После школы я окончил на Марсе пятилетнюю Школу нанотехники и покинул Солнечную систему из-за того, что никак не мог приспособится к процессу бешеной интеллектуализации тамошнего населения.

Все вокруг получали одно образование за другим, охотились за новыми средствами совершенствования запоминания, скорости и глубины мышления, ставили рекорды, участвовали в сотнях конкурсах.

Чтобы интеллектуально перещеголять друг друга, жители Солнечной системы постоянно внедряли в свои тела разные устройства.

А я испытывал непреодолимое отвращение к имплантам. Мне в детстве неудачно вживили чип-коммуникатор, после чего меня года два по-черному колбасило: трясло, бросало то в холод, то в жар, а еще временами я ни фига не видел даже на расстоянии вытянутой руки.

Поэтому я отказывался от любых имплантов. И, поскольку не мог на равных соперничать с остальным народом Солнечной системы, стремился вести образ жизни тихий и созерцательный.

Но именно этого мне окружающая социальная среда и не позволяла. Меня постоянно втягивали в какие-либо склоки, отягощенные судебными тяжбами.

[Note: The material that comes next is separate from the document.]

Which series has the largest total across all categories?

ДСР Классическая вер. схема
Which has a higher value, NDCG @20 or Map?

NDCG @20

В общем, братцы, я разочаровался в окружающем его обществе. Можно даже сказать: невзлюбил его. И завербовался я тогда прапором в ряды Космофлота, корпорации занимающейся освоением просторов Галактики в отведенном русским пространстве.

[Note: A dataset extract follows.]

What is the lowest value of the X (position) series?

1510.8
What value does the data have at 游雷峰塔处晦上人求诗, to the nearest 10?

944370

Большинство людей, ушедших туда работать, не искало в новых мирах славы и приключений. Оное просто бежало от старого мира, где не в силах были конкурировать не то что с искусственными интеллектами, не допускающими ошибок в столкновении с человеком в конфликтных случаях, но и даже со своими продвинутыми в искусстве мышления сородичами.

Нет-нет, друзья мои, если вы подумали, что полевые сотрудники Космофлота — простофили и недотепы, то сильно ошиблись. Они просто другие по складу характера.

Для освоения космических далей такой характер подходит, а вот для жизни в обжитом мире — нет.